The phrase ‘I am instructed’ seems to provide the basis for this contentment, it comes from one Greek word mueo, which Strong defines as ‘to initiate into the mysteries, to teach fully, instruct’. 4 Hendriksen comments helpfully, ‘Paul has learned the secret . . . He has been thoroughly initiated into it by the experiences of life applied to the heart by the Holy Spirit. To those who fear him God reveals this mystery’. 5 The fact that a believer in the Lord Jesus has the Holy Spirit of God dwelling within is something that those who do not believe cannot understand. But we who are saved can live out this contentment, in times of both plenty and hunger, and times of ‘abundance and need’ ESV. The great practical challenge from this, a challenge that comes up so often in the New Testament, is how much we allow the Holy Spirit to work through us.
A further application is relevant here, relating to living a Spirit-filled life. I remember hearing Jim Baker ask the very simple, yet challenging, question many times, concerning whether the flesh or the Spirit dominates a believer’s life. ‘What do you feed the most, the things of the flesh, or the things which are spiritual?’
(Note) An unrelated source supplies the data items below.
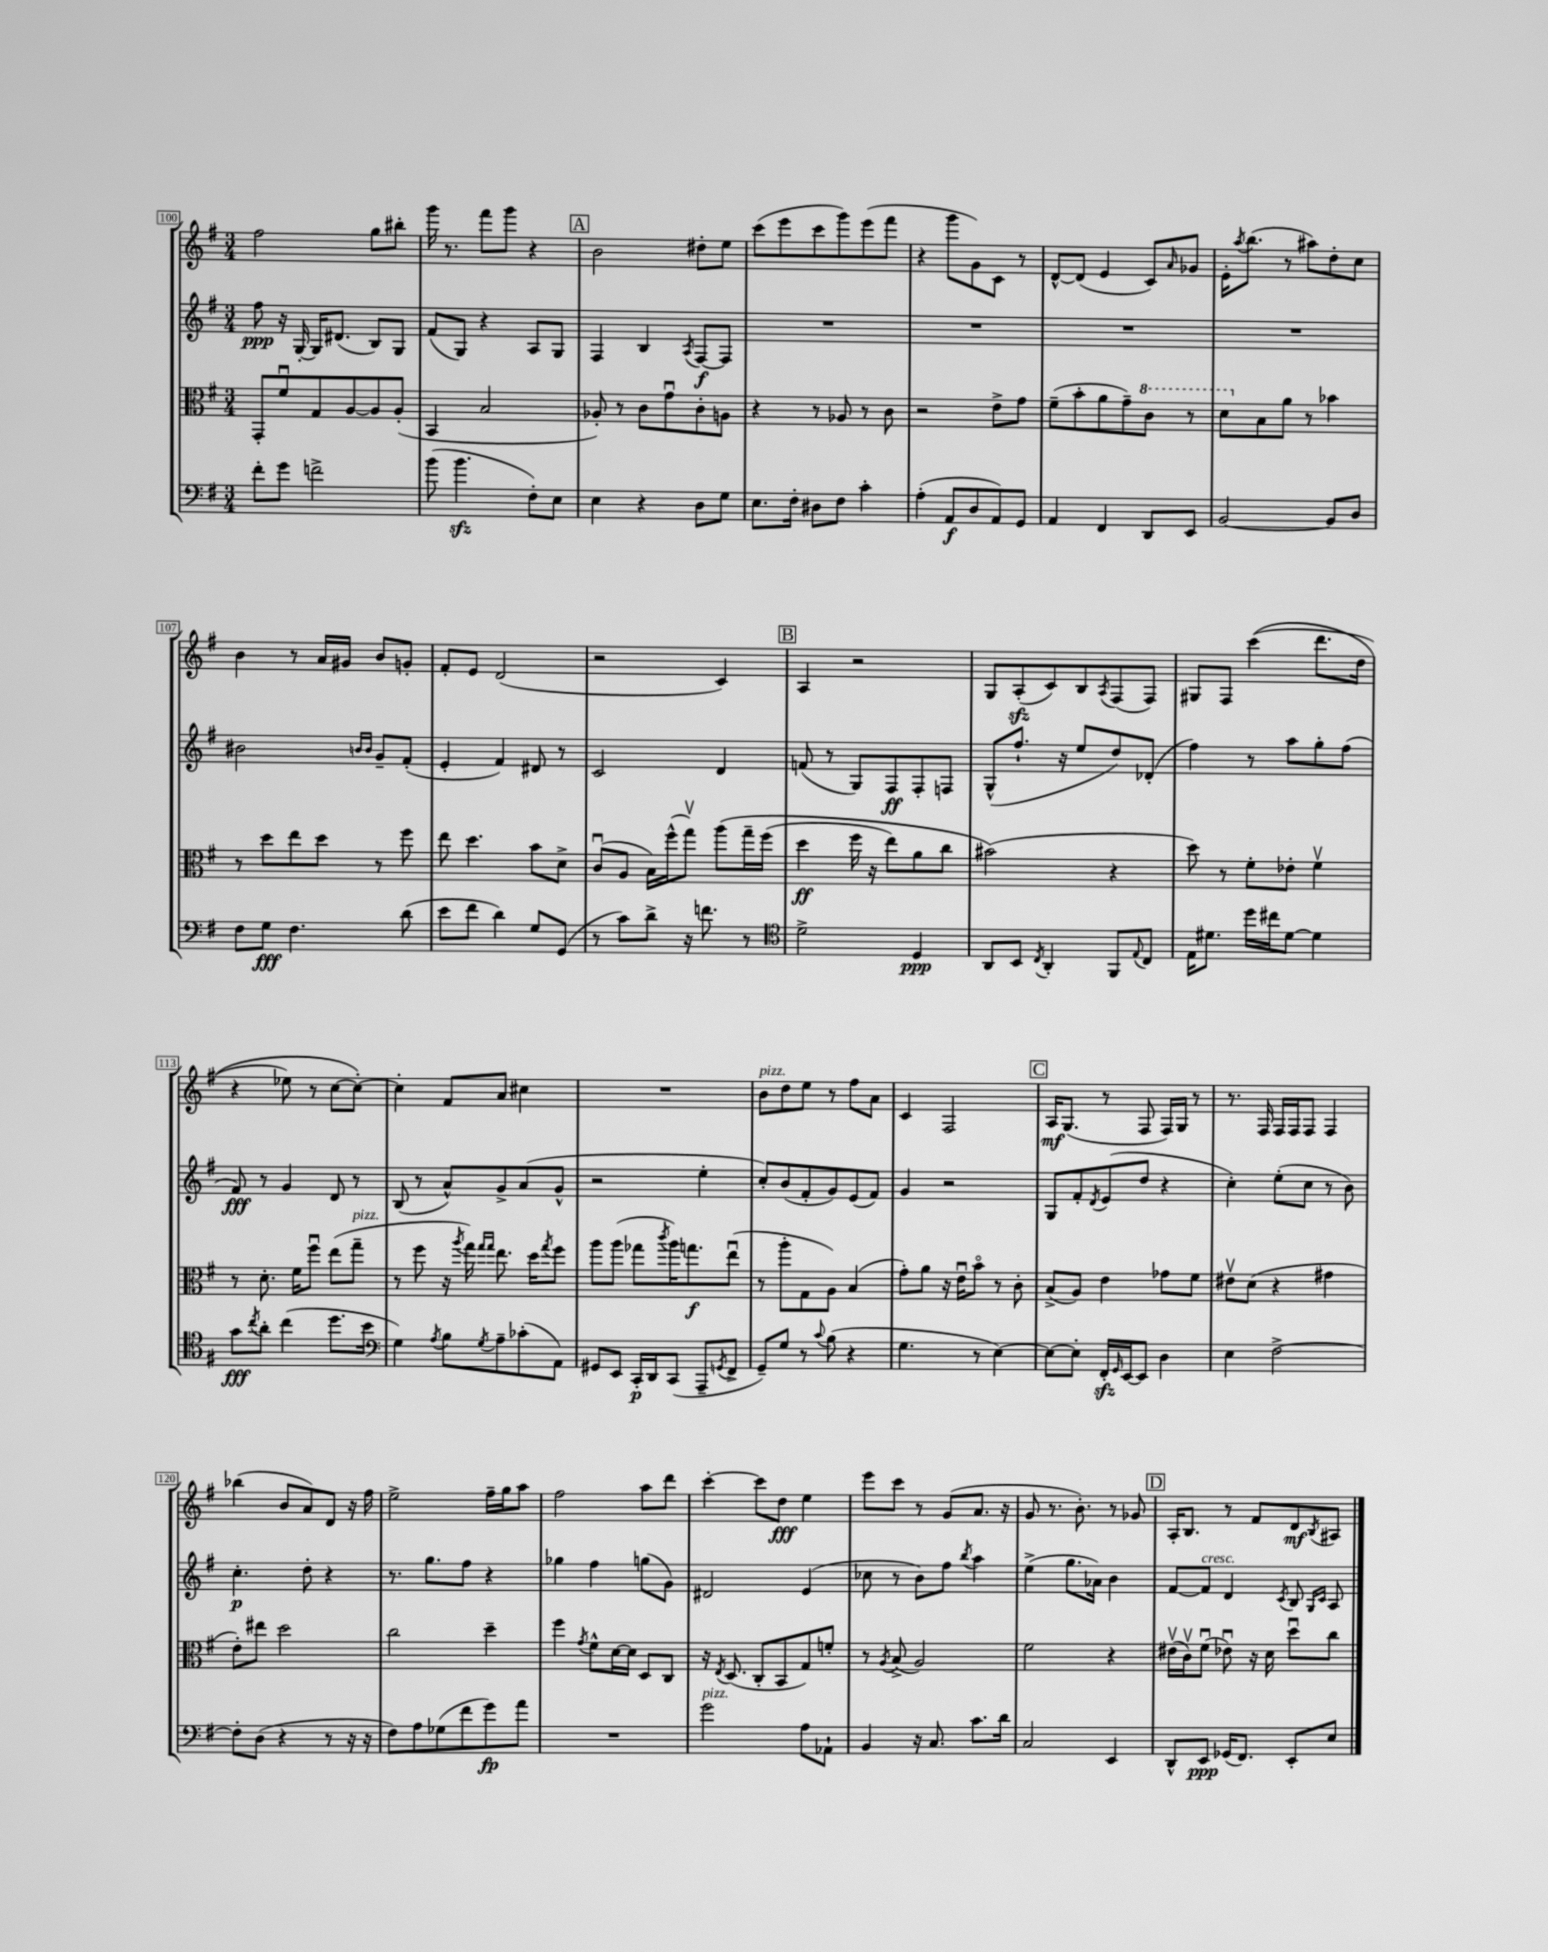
<<
\new StaffGroup <<
\new Staff = "s0" {
    \clef treble \key g \major \numericTimeSignature \time 3/4
    fis''2 g''8 bis''8-. |
    g'''16 r8. fis'''8 g'''8 r4 |
    \mark \markup { \box "A" } b'2 dis''8-. e''8 |
    c'''8( e'''8 c'''8 g'''8) e'''8( fis'''8 |
    r4 g'''8 g'8) c'8 r8 |
    d'8~-^ d'8( e'4 c'8) \grace { a'16 } ges'8 |
    e'16-. \acciaccatura { a''8 } b''8.( r8 ais''8) d''8-. c''8 |
    b'4 r8 a'16 gis'16 b'8 g'8-. |
    fis'8-. e'8 d'2( |
    r2 c'4) |
    \mark \markup { \box "B" } a4 r2 |
    g8 a8-.\sfz( c'8) b8 \acciaccatura { a8 } fis8( fis8) |
    gis8 fis8 c'''4(\( d'''8. d''16 |
    r4 ees''8) r8 c''8~ c''8~-.\) |
    c''4-. fis'8 a'8 cis''4 |
    R2. |
    b'8^\markup { \italic "pizz." } d''8 e''8 r8 fis''8 a'8 |
    c'4 fis2 |
    \mark \markup { \box "C" } a16\mf g8.( r8 fis8 fis16) g16 r8 |
    r8. fis16 fis16 fis16 fis8 fis4 |
    bes''4( b'8 a'8) d'8 r16 fis''16 |
    e''2-> fis''16-- g''16 a''8 |
    fis''2 a''8 d'''8 |
    c'''4~-. c'''8 d''8\fff e''4 |
    e'''8 c'''8 r8 g'8( a'8. r16 |
    g'8 r8. b'8.-.) r8 ges'8 |
    \mark \markup { \box "D" } a16-. b8. r8 fis'8 d'8\mf \acciaccatura { b8 } ais8 \bar "|." |
}
\new Staff = "s1" {
    \clef treble \key g \major \numericTimeSignature \time 3/4
    fis''8\ppp r16 g16~-. g16 dis'8.( b8) g8 |
    fis'8( g8) r4 a8 g8 |
    \mark \markup { \box "A" } fis4 b4 \acciaccatura { a8 } fis8~\f fis8 |
    R2. |
    R2. |
    R2. |
    R2. |
    bis'2 \grace { b'16 b'16 } g'8-- fis'8-.( |
    e'4-. fis'4) dis'8 r8 |
    c'2 d'4 |
    \mark \markup { \box "B" } f'8( r8 g8) fis8\ff fis8-. f8 |
    g8-^( fis''8.-! r16 e''8 d''8) des'8-.( |
    fis''4) r8 a''8 g''8-. fis''8( |
    fis'8\fff) r8 g'4 d'8 r8 |
    b8( r8 a'8-^) g'8-> a'8( g'8-^ |
    r2 e''4-. |
    c''8-.) b'8( fis'8-. g'8) e'8( fis'8) |
    g'4 r2 |
    \mark \markup { \box "C" } g8 fis'8-. \acciaccatura { d'8 } e'8( d''8 r4 |
    c''4-.) e''8-.( c''8 r8 b'8) |
    c''4.-.\p d''8-. r4 |
    r8. g''8. fis''8 r4 |
    ges''4 fis''4 g''8( g'8) |
    dis'2 e'4( |
    ces''8 r8 b'8) fis''8 \acciaccatura { b''8 } a''4 |
    e''4->( g''8. aes'16) b'4 |
    \mark \markup { \box "D" } fis'8~ fis'8^\markup { \italic "cresc." } d'4 \acciaccatura { c'8 } b8 \grace { g16 c'16 } a8 \bar "|." |
}
\new Staff = "s2" {
    \clef alto \key g \major \numericTimeSignature \time 3/4
    g,8-. fis'8\downbow g8 a8~ a8 a8-.( |
    b,4 b2 |
    \mark \markup { \box "A" } aes8-.) r8 c'8 g'8\downbow c'8-. a8 |
    r4 r8 aes8 r8 c'8 |
    r2 e'8-> g'8 |
    fis'8--( b'8-. a'8 g'8--) \ottava #1 c''8 r8 |
    d''8 \ottava #0 b8 a'8 r8 bes'4 |
    r8 d''8 e''8 d''8 r8 fis''8 |
    e''8 d''4. b'8 d'8-> |
    c'8\downbow( a8 b16) fis''16-^( g''8\upbow) a''8\( g''16-- fis''16( |
    \mark \markup { \box "B" } d''4\ff fis''16 r16 e''8) a'8 c''8 |
    bis'2(\) r4 |
    d''8) r8 fis'8-. ees'8-. fis'4\upbow |
    r8 d'8.-. fis'16 fis''8\downbow e''8( g''8--^\markup { \italic "pizz." } |
    r8 fis''8 r16 \acciaccatura { a''8 } g''16) \grace { g''16 g''16 } e''8. d''16 \acciaccatura { g''8 } fis''8 |
    a''8 a''8( ges''8 \acciaccatura { c'''8 } a''16) g''8.\f e''8\downbow( |
    r8 a''8-. g8 a8) b4( |
    g'8-.) a'8 r16 e'16\downbow b'8\flageolet r8 c'8-. |
    \mark \markup { \box "C" } b8->( a8) e'4 ges'8 fis'8 |
    eis'8\upbow d'8( r4 gis'4 |
    e'8-.) eis''8 d''2 |
    c''2 d''4-- |
    fis''4 \acciaccatura { g'8 } fis'8-^ d'16~ d'16 d8 c8 |
    r16 \acciaccatura { e8 } d8.( c8-. b,8 g8) f'8-. |
    r8 \acciaccatura { a8 } b8->( a2) |
    fis'2 r4 |
    \mark \markup { \box "D" } eis'16\upbow( c'16\upbow) fis'8\downbow( ees'8\downbow) r16 d'16 d''8\downbow c''8 \bar "|." |
}
\new Staff = "s3" {
    \clef bass \key g \major \numericTimeSignature \time 3/4
    fis'8-. g'8 f'2-> |
    b'8( b'4.\sfz fis8-.) e8 |
    \mark \markup { \box "A" } e4 r4 d8 g8 |
    e8. fis16-. dis8 fis8 c'4-. |
    a4-.( a,8\f d8 a,8) g,8 |
    a,4 fis,4 d,8 e,8 |
    b,2~ b,8 d8 |
    fis8 g8\fff fis4. d'8( |
    e'8 fis'8 d'4) g8 g,8( |
    r8 c'8) d'8-> r16 f'8. r8 |
    \mark \markup { \box "B" } \clef tenor d'2-> d4\ppp |
    a,8 b,8 \acciaccatura { c8 } a,4-. fis,8 \appoggiatura { e8 } c8 |
    e16 dis'8. d''16 cis''16 dis'8~ dis'4 |
    g'8\fff \acciaccatura { c''8 } a'8-. c''4( d''8. b'16 |
    \clef bass g4) \acciaccatura { a8 } b8 \acciaccatura { g8 } a8-- ces'8-.( a,8) |
    gis,8 e,8 c,16-.\p d,16 c,8( a,,8-- \acciaccatura { g,8 } fis,8-> |
    g,8--) g8 r8 \appoggiatura { c'8 } b8( r4 |
    g4. r8 e4~) |
    \mark \markup { \box "C" } e8~ e8-. fis,16-.\sfz \grace { g,16 } e,16~ e,8 d4 |
    e4 fis2~-> |
    fis8-. d8( r4 r8 r16 r16 |
    fis8) a8 ges8( fis'8 g'8\fp) a'8 |
    R2. |
    g'2^\markup { \italic "pizz." } a8 aes,8-! |
    b,4 r16 c8. c'8. d'16 |
    c2 e,4 |
    \mark \markup { \box "D" } d,8-^ e,8\ppp ges,16( fis,8.) e,8-. e8 \bar "|." |
}
>>
>>
\layout { \context { \Score currentBarNumber = #100 \override BarNumber.stencil = #(make-stencil-boxer 0.1 0.3 ly:text-interface::print) } }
There is a conclusion reached in verse 13 which demonstrates Paul’s confidence. Not confidence in himself, but in his Lord, ‘I can do all things through Christ which strengtheneth me’, v. 13. Some translators indicate ‘in Christ’ as being a better translation. By allowing the Spirit of God to have full control of his life, Paul is enabled to face suffering, hardship, trial, and persecution, as well as times of relative comfort and plenty, and faithfully serve the Lord. Whatever the circumstances, he could do all things in Christ. But more than this, it was the Lord that gave him the strength to do whatever the Lord had for him to do.
1. William Hendriksen, Philippians New Testament Commentary, Banner of Truth, pg. 204.
2 W. E. Vine, Complete Expository Dictionary of Old and New Testament Words, Nelson, pg. 125.
3 J. Strong, Exhaustive Concordance of the Bible, Riverside.
5. William Hendriksen, op. cit., pg. 205.